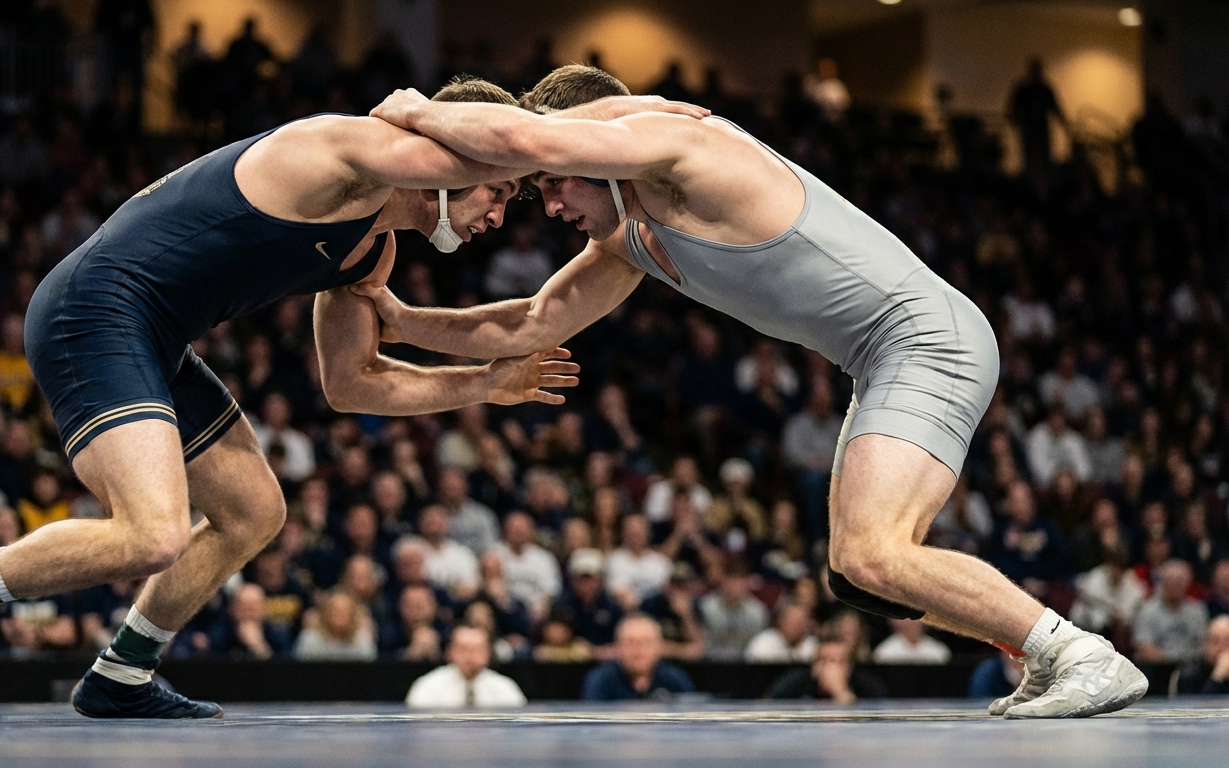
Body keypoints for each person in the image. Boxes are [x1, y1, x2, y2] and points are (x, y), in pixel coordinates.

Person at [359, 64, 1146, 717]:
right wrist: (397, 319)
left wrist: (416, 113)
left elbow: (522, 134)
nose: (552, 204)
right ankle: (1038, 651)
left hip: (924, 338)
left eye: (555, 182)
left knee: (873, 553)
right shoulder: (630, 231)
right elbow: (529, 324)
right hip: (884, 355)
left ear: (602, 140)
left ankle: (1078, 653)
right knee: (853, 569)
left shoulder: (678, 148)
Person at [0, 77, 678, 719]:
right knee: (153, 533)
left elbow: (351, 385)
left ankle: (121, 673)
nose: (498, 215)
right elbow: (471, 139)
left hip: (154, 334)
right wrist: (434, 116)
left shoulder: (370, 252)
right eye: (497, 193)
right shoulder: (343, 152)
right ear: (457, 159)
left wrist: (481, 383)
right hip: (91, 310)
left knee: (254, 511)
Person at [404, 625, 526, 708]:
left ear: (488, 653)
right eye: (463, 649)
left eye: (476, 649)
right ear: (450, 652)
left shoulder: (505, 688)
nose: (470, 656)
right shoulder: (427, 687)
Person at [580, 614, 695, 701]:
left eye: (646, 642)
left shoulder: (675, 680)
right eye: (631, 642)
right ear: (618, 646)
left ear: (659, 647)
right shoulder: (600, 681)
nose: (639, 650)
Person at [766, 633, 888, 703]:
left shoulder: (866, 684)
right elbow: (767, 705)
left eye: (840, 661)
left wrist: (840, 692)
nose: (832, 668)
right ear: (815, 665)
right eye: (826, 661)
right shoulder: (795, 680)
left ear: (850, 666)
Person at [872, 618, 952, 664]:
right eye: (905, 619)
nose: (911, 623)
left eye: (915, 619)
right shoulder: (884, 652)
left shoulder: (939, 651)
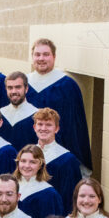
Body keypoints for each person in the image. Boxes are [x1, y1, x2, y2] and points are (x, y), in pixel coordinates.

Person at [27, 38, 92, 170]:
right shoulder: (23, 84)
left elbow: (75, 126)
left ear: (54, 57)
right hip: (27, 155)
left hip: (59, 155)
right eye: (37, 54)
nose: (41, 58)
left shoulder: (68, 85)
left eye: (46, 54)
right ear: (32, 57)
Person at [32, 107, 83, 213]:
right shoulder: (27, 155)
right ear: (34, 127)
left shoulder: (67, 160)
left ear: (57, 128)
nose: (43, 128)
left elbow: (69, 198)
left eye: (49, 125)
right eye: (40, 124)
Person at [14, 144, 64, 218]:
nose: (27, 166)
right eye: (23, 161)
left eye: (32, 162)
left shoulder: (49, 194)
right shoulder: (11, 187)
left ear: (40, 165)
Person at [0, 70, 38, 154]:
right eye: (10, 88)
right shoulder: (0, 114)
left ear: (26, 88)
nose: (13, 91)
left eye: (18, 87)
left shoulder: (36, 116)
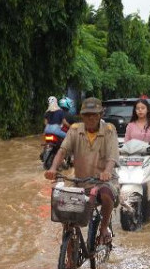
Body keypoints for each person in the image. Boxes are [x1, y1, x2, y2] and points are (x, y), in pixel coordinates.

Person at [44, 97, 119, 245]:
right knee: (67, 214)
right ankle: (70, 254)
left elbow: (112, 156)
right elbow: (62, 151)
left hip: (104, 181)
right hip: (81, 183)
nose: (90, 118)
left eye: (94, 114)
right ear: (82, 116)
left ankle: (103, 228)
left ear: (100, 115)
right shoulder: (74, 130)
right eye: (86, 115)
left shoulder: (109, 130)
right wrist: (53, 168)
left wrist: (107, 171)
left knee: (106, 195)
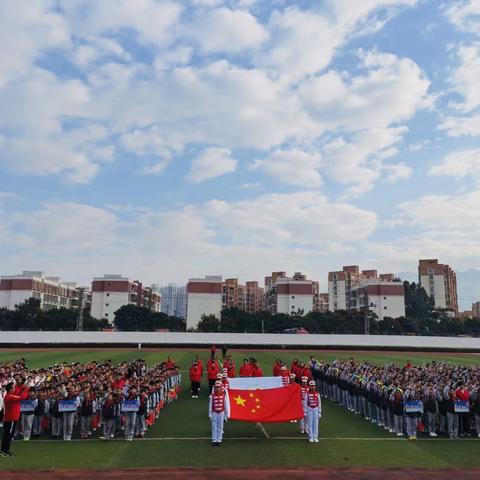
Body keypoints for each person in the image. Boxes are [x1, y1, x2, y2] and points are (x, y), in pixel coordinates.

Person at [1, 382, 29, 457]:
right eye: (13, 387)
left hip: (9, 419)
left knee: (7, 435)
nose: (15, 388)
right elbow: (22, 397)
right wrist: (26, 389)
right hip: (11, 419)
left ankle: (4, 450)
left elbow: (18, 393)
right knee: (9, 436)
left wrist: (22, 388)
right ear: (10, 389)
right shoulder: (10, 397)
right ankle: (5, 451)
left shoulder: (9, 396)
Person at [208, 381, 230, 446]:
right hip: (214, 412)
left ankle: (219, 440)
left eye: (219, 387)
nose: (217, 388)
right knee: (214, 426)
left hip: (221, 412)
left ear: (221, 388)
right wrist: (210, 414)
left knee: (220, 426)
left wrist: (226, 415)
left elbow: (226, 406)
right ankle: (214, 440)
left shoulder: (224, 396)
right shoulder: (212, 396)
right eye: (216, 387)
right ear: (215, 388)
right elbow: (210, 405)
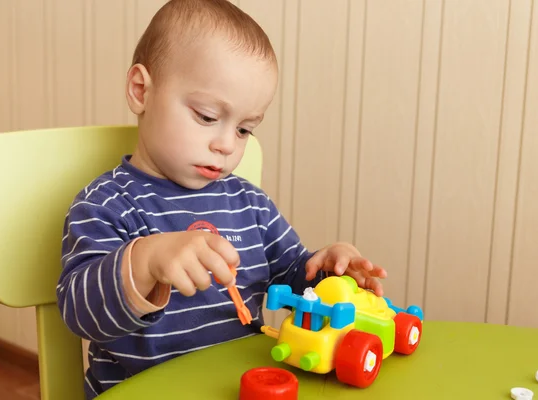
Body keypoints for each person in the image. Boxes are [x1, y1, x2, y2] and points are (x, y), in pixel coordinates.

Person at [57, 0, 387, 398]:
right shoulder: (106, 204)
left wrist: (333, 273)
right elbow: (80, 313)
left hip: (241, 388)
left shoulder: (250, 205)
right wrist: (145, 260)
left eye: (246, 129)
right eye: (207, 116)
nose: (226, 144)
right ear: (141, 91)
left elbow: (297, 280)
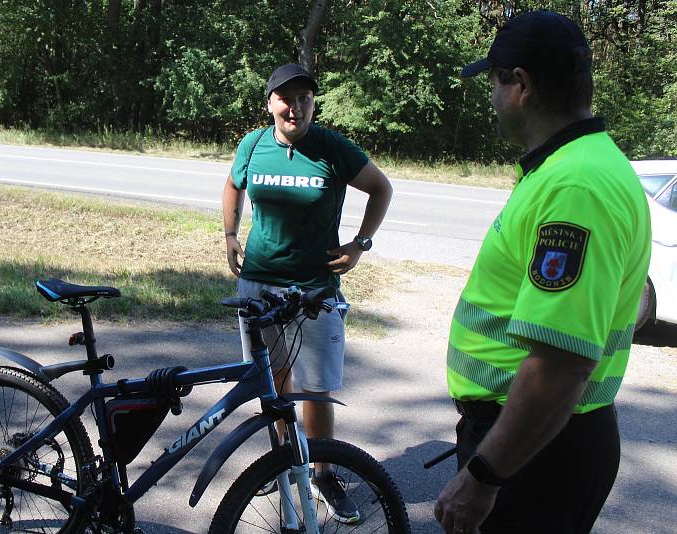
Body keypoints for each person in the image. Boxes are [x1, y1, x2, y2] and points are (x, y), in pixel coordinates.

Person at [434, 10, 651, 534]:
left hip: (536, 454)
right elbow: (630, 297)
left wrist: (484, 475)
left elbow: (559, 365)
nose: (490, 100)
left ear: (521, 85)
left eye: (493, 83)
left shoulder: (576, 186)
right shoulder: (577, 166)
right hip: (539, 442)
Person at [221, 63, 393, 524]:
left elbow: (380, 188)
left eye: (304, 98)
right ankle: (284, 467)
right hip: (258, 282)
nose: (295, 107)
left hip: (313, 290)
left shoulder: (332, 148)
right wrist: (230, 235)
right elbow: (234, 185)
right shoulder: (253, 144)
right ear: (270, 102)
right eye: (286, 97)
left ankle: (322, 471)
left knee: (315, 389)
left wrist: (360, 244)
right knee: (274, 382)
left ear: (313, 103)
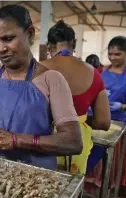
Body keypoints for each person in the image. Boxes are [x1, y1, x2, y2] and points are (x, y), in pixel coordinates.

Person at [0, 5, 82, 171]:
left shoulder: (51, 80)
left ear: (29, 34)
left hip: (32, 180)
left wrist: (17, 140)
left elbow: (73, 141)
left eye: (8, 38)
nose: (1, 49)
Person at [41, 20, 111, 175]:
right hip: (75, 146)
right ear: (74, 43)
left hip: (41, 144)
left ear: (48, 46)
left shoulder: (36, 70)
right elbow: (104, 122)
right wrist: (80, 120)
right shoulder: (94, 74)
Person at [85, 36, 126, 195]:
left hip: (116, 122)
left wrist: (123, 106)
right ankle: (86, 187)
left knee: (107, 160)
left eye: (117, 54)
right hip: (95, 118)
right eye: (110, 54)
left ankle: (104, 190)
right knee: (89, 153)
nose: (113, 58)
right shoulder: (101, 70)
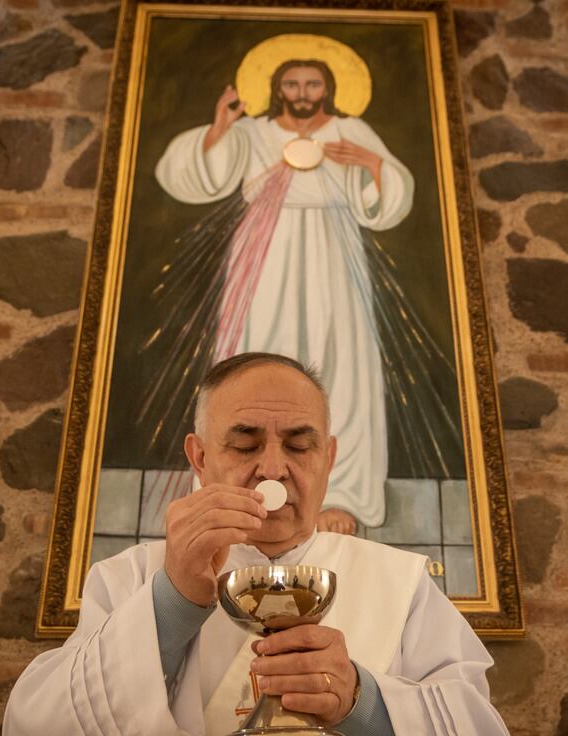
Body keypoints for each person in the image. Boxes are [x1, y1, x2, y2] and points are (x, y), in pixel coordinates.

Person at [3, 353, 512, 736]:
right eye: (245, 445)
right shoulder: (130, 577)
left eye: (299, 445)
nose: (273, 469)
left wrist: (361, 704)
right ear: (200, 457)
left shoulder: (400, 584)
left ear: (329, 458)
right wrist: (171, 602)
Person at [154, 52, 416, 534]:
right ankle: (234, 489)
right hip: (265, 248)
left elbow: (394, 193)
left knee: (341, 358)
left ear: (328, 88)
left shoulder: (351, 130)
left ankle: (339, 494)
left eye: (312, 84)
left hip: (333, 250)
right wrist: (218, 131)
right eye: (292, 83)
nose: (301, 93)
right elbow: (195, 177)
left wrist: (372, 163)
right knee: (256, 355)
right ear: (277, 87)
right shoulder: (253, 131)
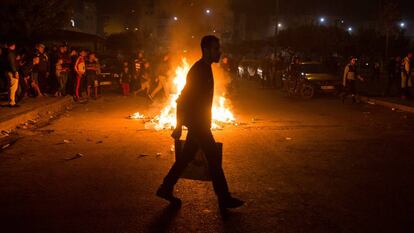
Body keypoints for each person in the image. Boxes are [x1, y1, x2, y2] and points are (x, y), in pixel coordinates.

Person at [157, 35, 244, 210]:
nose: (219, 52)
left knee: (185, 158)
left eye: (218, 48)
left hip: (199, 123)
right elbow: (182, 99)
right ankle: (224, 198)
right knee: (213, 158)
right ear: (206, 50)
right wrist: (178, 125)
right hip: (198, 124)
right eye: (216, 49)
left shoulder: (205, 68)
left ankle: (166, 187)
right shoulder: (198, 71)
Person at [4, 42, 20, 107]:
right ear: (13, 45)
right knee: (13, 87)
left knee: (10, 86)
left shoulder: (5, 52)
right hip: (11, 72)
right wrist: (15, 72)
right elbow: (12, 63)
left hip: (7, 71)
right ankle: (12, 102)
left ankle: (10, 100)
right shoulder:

------------------------------------

**ABOUT THIS TASK**
What do the lines above say from the one containing "nose: (552, 204)" down to the one containing "right eye: (905, 619)"? Return them exactly, both end lines included, and only them.

**WRITTEN RESPONSE**
nose: (552, 204)
right ankle: (1038, 651)
left hip: (924, 338)
left eye: (555, 182)
left knee: (873, 553)
right shoulder: (630, 231)
right elbow: (529, 324)
right hip: (884, 355)
left ear: (602, 140)
left ankle: (1078, 653)
right knee: (853, 569)
left shoulder: (678, 148)
Person at [0, 77, 678, 719]:
right knee: (153, 533)
left elbow: (351, 385)
left ankle: (121, 673)
nose: (498, 215)
right elbow: (471, 139)
left hip: (154, 334)
right wrist: (434, 116)
left shoulder: (370, 252)
right eye: (497, 193)
right shoulder: (343, 152)
right ear: (457, 159)
left wrist: (481, 383)
right hip: (91, 310)
left knee: (254, 511)
Person at [404, 625, 526, 708]:
left ear: (488, 653)
right eye: (463, 649)
left eye: (476, 649)
right ear: (450, 652)
left shoulder: (505, 688)
nose: (470, 656)
right shoulder: (427, 687)
Person at [580, 614, 695, 701]:
left eye: (646, 642)
left shoulder: (675, 680)
right eye: (631, 642)
right ear: (618, 646)
left ear: (659, 647)
right shoulder: (600, 681)
nose: (639, 650)
Person at [766, 633, 888, 703]:
left shoulder: (866, 684)
right elbow: (767, 705)
left eye: (840, 661)
left wrist: (840, 692)
nose: (832, 668)
right ear: (815, 665)
right eye: (826, 661)
right shoulder: (795, 680)
left ear: (850, 666)
Person at [872, 618, 952, 664]:
right eye: (905, 619)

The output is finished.